Everybody loves a movie based on a childhood classic. This is especially true if that classic was created as a cheap ploy to sell dolls but overcame those uninspiring beginnings to become a beloved, cherished memory for the children who grew up with it.
Last week, fans of the cartoon cult hit Jem and the Holograms (meaning every child of the 80s and 90s with a working heart) were surprised to learn that the series is going to be revived in the form of a live-action film. The film’s creators announced the new venture in a YouTube video cleverly posted under Jem’s “real” name, Jerrica Benton. In the video, the three men — John M. Chu, Jason Blum and Scooter Braun — claim that they want the fans to be involved in every aspect of the show, from casting to music.
For a group of creators who claim to be invested in delivering what their audience wants, Chu, Blum and Braun disappointed fans with astonishing speed. Upset that no women seem to be involved in the film’s creation, and especially that the cartoon’s creator, Christy Marx, was excluded, fans took over the #JemTheMovie hashtag and created their own to demand her inclusion: #WeWantChristy.

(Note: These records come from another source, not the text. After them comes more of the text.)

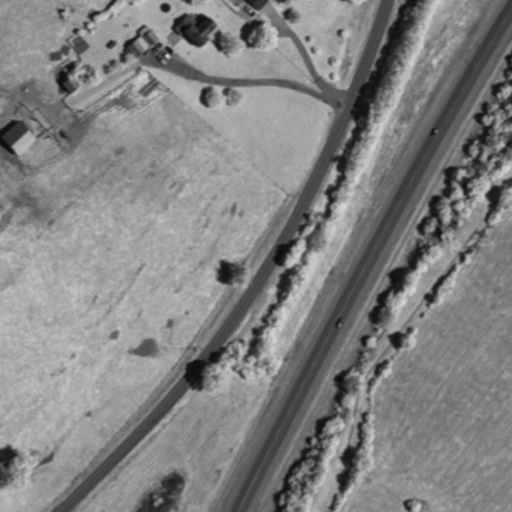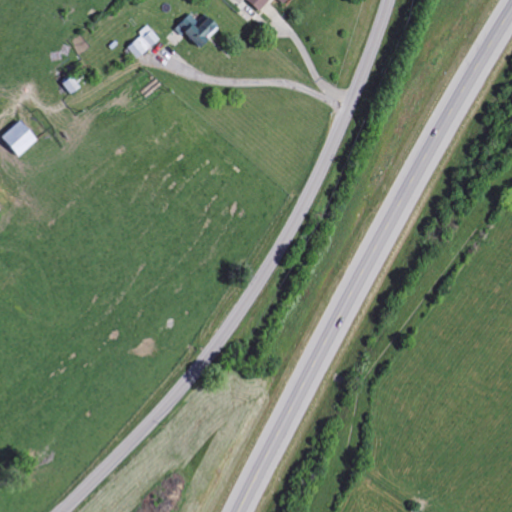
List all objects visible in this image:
building: (257, 3)
building: (194, 30)
building: (140, 43)
road: (260, 83)
building: (67, 85)
building: (16, 139)
road: (369, 258)
road: (260, 279)
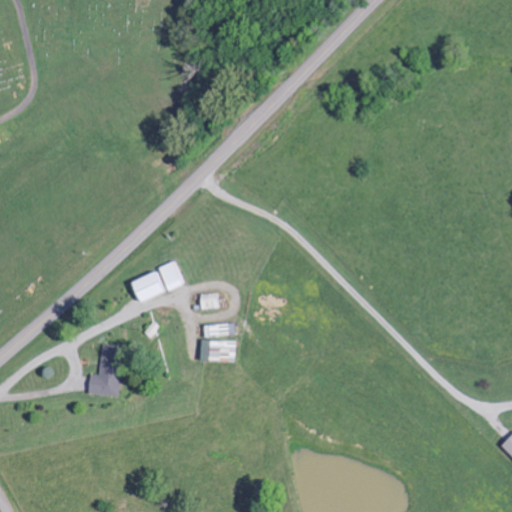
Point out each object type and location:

We don't want the current team out, we just want Christy and her team IN! #WeWantChristy #JemTheMovie
— BlackGirlNerds (@BlackGirlNerds) March 22, 2014
Why are dudes doing the Jem movie? Seriously, the better episodes were written by the ladies. #jemthemovie https://t.co/mZqmrlbIO9
— Chandra Free (@spookychan) March 21, 2014
Marx, who worked on several seminal 1980s and ’90s cartoons — G.I. Joe and Teenage Mutant Ninja Turtles, among others — shared her own displeasure on Facebook:
I don’t think I can hide that I’m deeply unhappy about being shut out of the project. That no one in the entertainment arm of Hasbro wanted to talk to me, have me write for it, or at the very least consult on it. I wouldn’t be human if that failed to bother me.
My other unhappy observation is that I see two male producers, a male director and a male writer. Where is the female voice? Where is the female perspective? Where are the women?
So far there has been no response from the film’s creative team. If they really are as interested in fan input as they claim to be (and Marx says she’s convinced they want to make a faithful movie adaptation), including some women or Marx herself would be a great way to prove themselves.